[Source data]
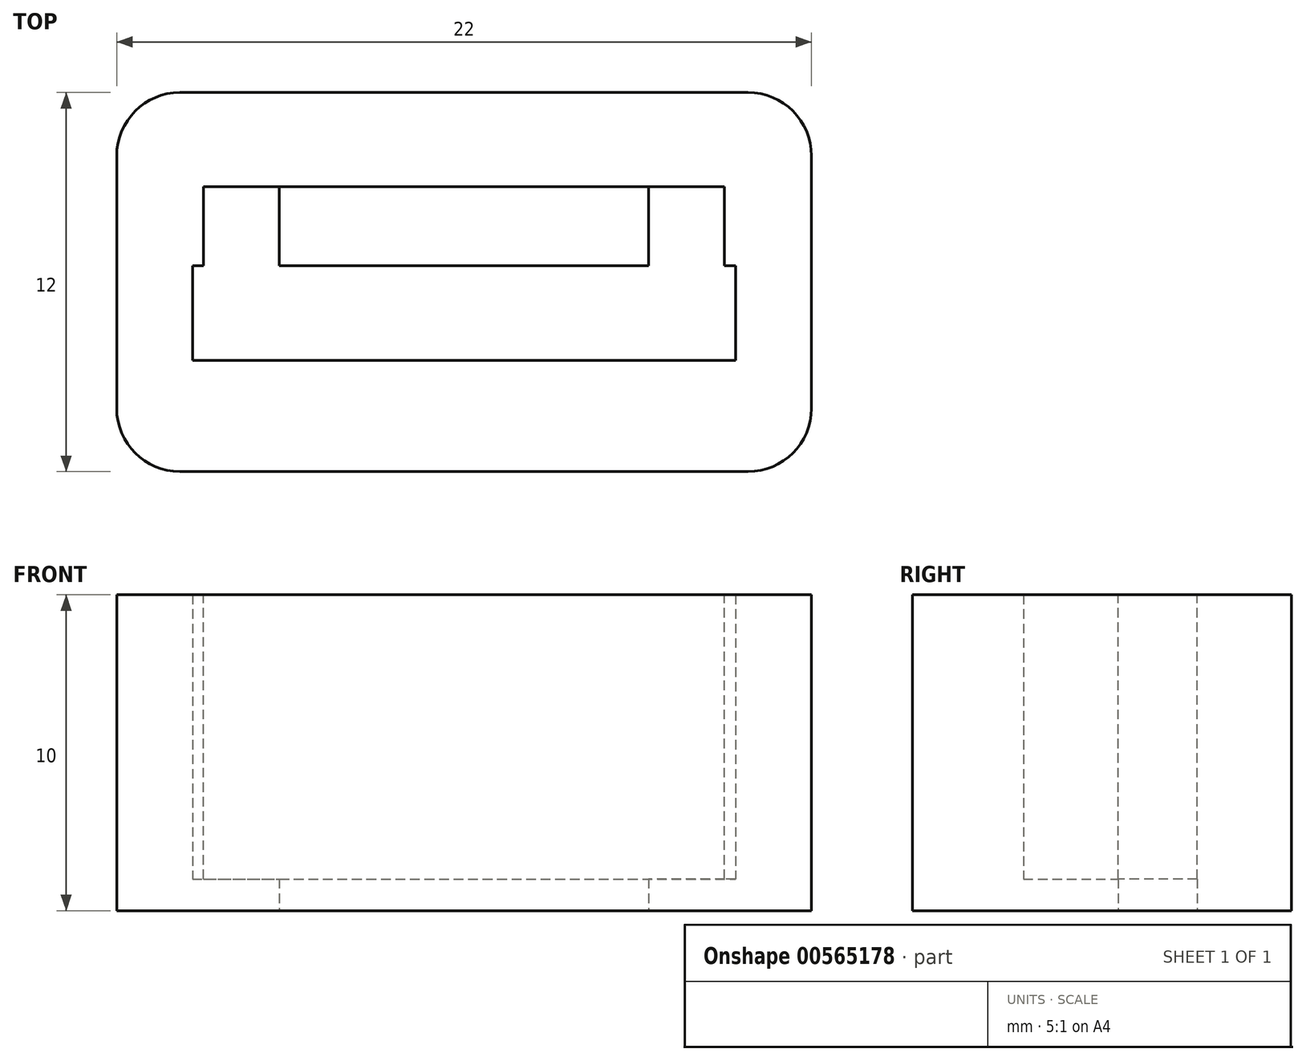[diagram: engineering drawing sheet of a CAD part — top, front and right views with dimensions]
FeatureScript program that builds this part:
annotation { "Feature Type Name" : "Feature", "Feature Type Description" : "" }
export const myFeature = defineFeature(function(context is Context, id is Id, definition is map)
    precondition{}
    {
        {
            var Q0;
            Q0=qCreatedBy(makeId("Top.planeOp"),FACE);
            var sketch = newSketch(context, id + "F0", { "sketchPlane" : qUnion([Q0])});
            skLineSegment(sketch, "E0.bottom", {"start": v(11, 6) * mm, "end": v(-11, 6) * mm});
            skLineSegment(sketch, "E0.top", {"start": v(11, -6) * mm, "end": v(-11, -6) * mm});
            skLineSegment(sketch, "E0.left", {"start": v(11, 6) * mm, "end": v(11, -6) * mm});
            skLineSegment(sketch, "E0.right", {"start": v(-11, 6) * mm, "end": v(-11, -6) * mm});
            skPoint(sketch, "E0.middle", {"position": v(0, 0) * mm});
            skLineSegment(sketch, "E1", {"start": v(0, 0) * mm, "end": v(0, -5.42) * mm, "construction": true});
            skLineSegment(sketch, "E2", {"start": v(0, -5.42) * mm, "end": v(0, 5.9) * mm, "construction": true});
            skLineSegment(sketch, "E3", {"start": v(0, 3.02) * mm, "end": v(5.85, 3.02) * mm});
            skLineSegment(sketch, "E4", {"start": v(5.85, 3.02) * mm, "end": v(5.85, 0.52) * mm});
            skLineSegment(sketch, "E5", {"start": v(5.85, 0.52) * mm, "end": v(8.6, 0.52) * mm});
            skLineSegment(sketch, "E6", {"start": v(8.6, 0.52) * mm, "end": v(8.6, -2.48) * mm});
            skLineSegment(sketch, "E7", {"start": v(8.6, -2.48) * mm, "end": v(0, -2.48) * mm});
            skLineSegment(sketch, "E8.MirrorCS", {"start": v(0, 3.02) * mm, "end": v(-5.85, 3.02) * mm});
            skLineSegment(sketch, "E9.MirrorCS", {"start": v(-5.85, 3.02) * mm, "end": v(-5.85, 0.52) * mm});
            skLineSegment(sketch, "E10.MirrorCS", {"start": v(-5.85, 0.52) * mm, "end": v(-8.6, 0.52) * mm});
            skLineSegment(sketch, "E11.MirrorCS", {"start": v(-8.6, 0.52) * mm, "end": v(-8.6, -2.48) * mm});
            skLineSegment(sketch, "E12.MirrorCS", {"start": v(-8.6, -2.48) * mm, "end": v(0, -2.48) * mm});
            skLineSegment(sketch, "E13", {"start": v(-5.85, 0.52) * mm, "end": v(5.85, 0.52) * mm});
            skSolve(sketch);
        }
        {
            var Q0;
            Q0=makeQuery(id+"F0.imprint","IMPRINT",FACE,{"disambiguationData":[TD([[makeQuery(id+"F0.imprint","IMPRINT",EDGE,{"derivedFrom":sQuery(id+"F0.wireOp",EDGE,"E0.bottom")}),1.0]])]});
            var Q1;
            Q1=makeQuery(id+"F0.imprint","IMPRINT",FACE,{"disambiguationData":[TD([[makeQuery(id+"F0.imprint","IMPRINT",EDGE,{"derivedFrom":sQuery(id+"F0.wireOp",EDGE,"E5")}),-1.0]])]});
            extrude(context, id + "F1", {"entities" : qUnion([Q0, Q1]), "depth" : 1 * mm, "offsetDistance" : 25 * mm});
        }
        {
            var Q0;
            Q0 = qSketchRegion(id + "F0", true);
            extrude(context, id + "F2", {"entities" : qUnion([Q0]), "operationType" : NewBodyOperationType.ADD, "depth" : 10 * mm, "offsetDistance" : 25 * mm});
        }
        {
            var Q0;
            Q0=makeQuery(id+"F2.opExtrude","CAP_FACE",FACE,{"disambiguationData":[OSD([sQuery(id+"F0.wireOp",EDGE,"E0.bottom"),sQuery(id+"F0.wireOp",EDGE,"E0.top"),sQuery(id+"F0.wireOp",EDGE,"E0.left"),sQuery(id+"F0.wireOp",EDGE,"E0.right"),sQuery(id+"F0.wireOp",EDGE,"E3"),sQuery(id+"F0.wireOp",EDGE,"E4"),sQuery(id+"F0.wireOp",EDGE,"E5"),sQuery(id+"F0.wireOp",EDGE,"E6"),sQuery(id+"F0.wireOp",EDGE,"E7"),sQuery(id+"F0.wireOp",EDGE,"E8.MirrorCS"),sQuery(id+"F0.wireOp",EDGE,"E9.MirrorCS"),sQuery(id+"F0.wireOp",EDGE,"E10.MirrorCS"),sQuery(id+"F0.wireOp",EDGE,"E11.MirrorCS"),sQuery(id+"F0.wireOp",EDGE,"E12.MirrorCS")])],"isStart":false});
            var sketch = newSketch(context, id + "F3", { "sketchPlane" : qUnion([Q0])});
            skLineSegment(sketch, "E14.bottom", {"start": v(-5.85, 0.52) * mm, "end": v(-8.25, 0.52) * mm});
            skLineSegment(sketch, "E14.top", {"start": v(-5.85, 3.02) * mm, "end": v(-8.25, 3.02) * mm});
            skLineSegment(sketch, "E14.left", {"start": v(-5.85, 0.52) * mm, "end": v(-5.85, 3.02) * mm});
            skLineSegment(sketch, "E14.right", {"start": v(-8.25, 0.52) * mm, "end": v(-8.25, 3.02) * mm});
            skLineSegment(sketch, "E15.bottom", {"start": v(5.85, 0.52) * mm, "end": v(8.25, 0.52) * mm});
            skLineSegment(sketch, "E15.top", {"start": v(5.85, 3.02) * mm, "end": v(8.25, 3.02) * mm});
            skLineSegment(sketch, "E15.left", {"start": v(5.85, 0.52) * mm, "end": v(5.85, 3.02) * mm});
            skLineSegment(sketch, "E15.right", {"start": v(8.25, 0.52) * mm, "end": v(8.25, 3.02) * mm});
            skSolve(sketch);
        }
        {
            var Q0;
            Q0=makeQuery(id+"F3.imprint","IMPRINT",FACE,{"disambiguationData":[TD([[makeQuery(id+"F3.imprint","IMPRINT",EDGE,{"derivedFrom":sQuery(id+"F3.wireOp",EDGE,"E14.bottom")}),-1.0]])]});
            var Q1;
            Q1=makeQuery(id+"F3.imprint","IMPRINT",FACE,{"disambiguationData":[TD([[makeQuery(id+"F3.imprint","IMPRINT",EDGE,{"derivedFrom":sQuery(id+"F3.wireOp",EDGE,"E15.bottom")}),1.0]])]});
            var Q2;
            Q2=makeQuery(id+"F1.opExtrude","CAP_FACE",FACE,{"disambiguationData":[OSD([sQuery(id+"F0.wireOp",EDGE,"E0.bottom"),sQuery(id+"F0.wireOp",EDGE,"E0.top"),sQuery(id+"F0.wireOp",EDGE,"E0.left"),sQuery(id+"F0.wireOp",EDGE,"E0.right"),sQuery(id+"F0.wireOp",EDGE,"E3"),sQuery(id+"F0.wireOp",EDGE,"E4"),sQuery(id+"F0.wireOp",EDGE,"E8.MirrorCS"),sQuery(id+"F0.wireOp",EDGE,"E9.MirrorCS"),sQuery(id+"F0.wireOp",EDGE,"E13")])],"isStart":false});
            extrude(context, id + "F4", {"entities" : qUnion([Q0, Q1]), "operationType" : NewBodyOperationType.REMOVE, "endBound" : BoundingType.UP_TO_SURFACE, "oppositeDirection" : true, "depth" : 25 * mm, "endBoundEntityFace" : qUnion([Q2]), "offsetDistance" : 25 * mm});
        }
        {
            var Q0;
            {var subQ0=sQuery(id+"F0.wireOp",EDGE,"E0.right");var subQ1=sQuery(id+"F0.wireOp",EDGE,"E0.top");Q0=makeQuery(id+"F2.boolean.opBoolean","MERGE",EDGE,{"derivedFrom":[makeQuery(id+"F1.opExtrude","SWEPT_EDGE",EDGE,{"disambiguationData":[OSD([subQ1,subQ0])]}),makeQuery(id+"F2.opExtrude","SWEPT_EDGE",EDGE,{"disambiguationData":[OSD([subQ1,subQ0])]})]});}
            var Q1;
            {var subQ0=sQuery(id+"F0.wireOp",EDGE,"E0.left");var subQ1=sQuery(id+"F0.wireOp",EDGE,"E0.top");Q1=makeQuery(id+"F2.boolean.opBoolean","MERGE",EDGE,{"derivedFrom":[makeQuery(id+"F1.opExtrude","SWEPT_EDGE",EDGE,{"disambiguationData":[OSD([subQ1,subQ0])]}),makeQuery(id+"F2.opExtrude","SWEPT_EDGE",EDGE,{"disambiguationData":[OSD([subQ1,subQ0])]})]});}
            var Q2;
            {var subQ0=sQuery(id+"F0.wireOp",EDGE,"E0.right");var subQ1=sQuery(id+"F0.wireOp",EDGE,"E0.bottom");Q2=makeQuery(id+"F2.boolean.opBoolean","MERGE",EDGE,{"derivedFrom":[makeQuery(id+"F1.opExtrude","SWEPT_EDGE",EDGE,{"disambiguationData":[OSD([subQ1,subQ0])]}),makeQuery(id+"F2.opExtrude","SWEPT_EDGE",EDGE,{"disambiguationData":[OSD([subQ1,subQ0])]})]});}
            var Q3;
            {var subQ0=sQuery(id+"F0.wireOp",EDGE,"E0.left");var subQ1=sQuery(id+"F0.wireOp",EDGE,"E0.bottom");Q3=makeQuery(id+"F2.boolean.opBoolean","MERGE",EDGE,{"derivedFrom":[makeQuery(id+"F1.opExtrude","SWEPT_EDGE",EDGE,{"disambiguationData":[OSD([subQ1,subQ0])]}),makeQuery(id+"F2.opExtrude","SWEPT_EDGE",EDGE,{"disambiguationData":[OSD([subQ1,subQ0])]})]});}
            fillet(context, id + "F5", {"entities" : qUnion([Q0, Q1, Q2, Q3]), "radius" : 2 * mm, "tangentPropagation" : true, "allowEdgeOverflow" : false});
        }
    });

[Set task] How many lines in the items above contain the string "boolean"? Reply with the number alone.

[Correct answer] 4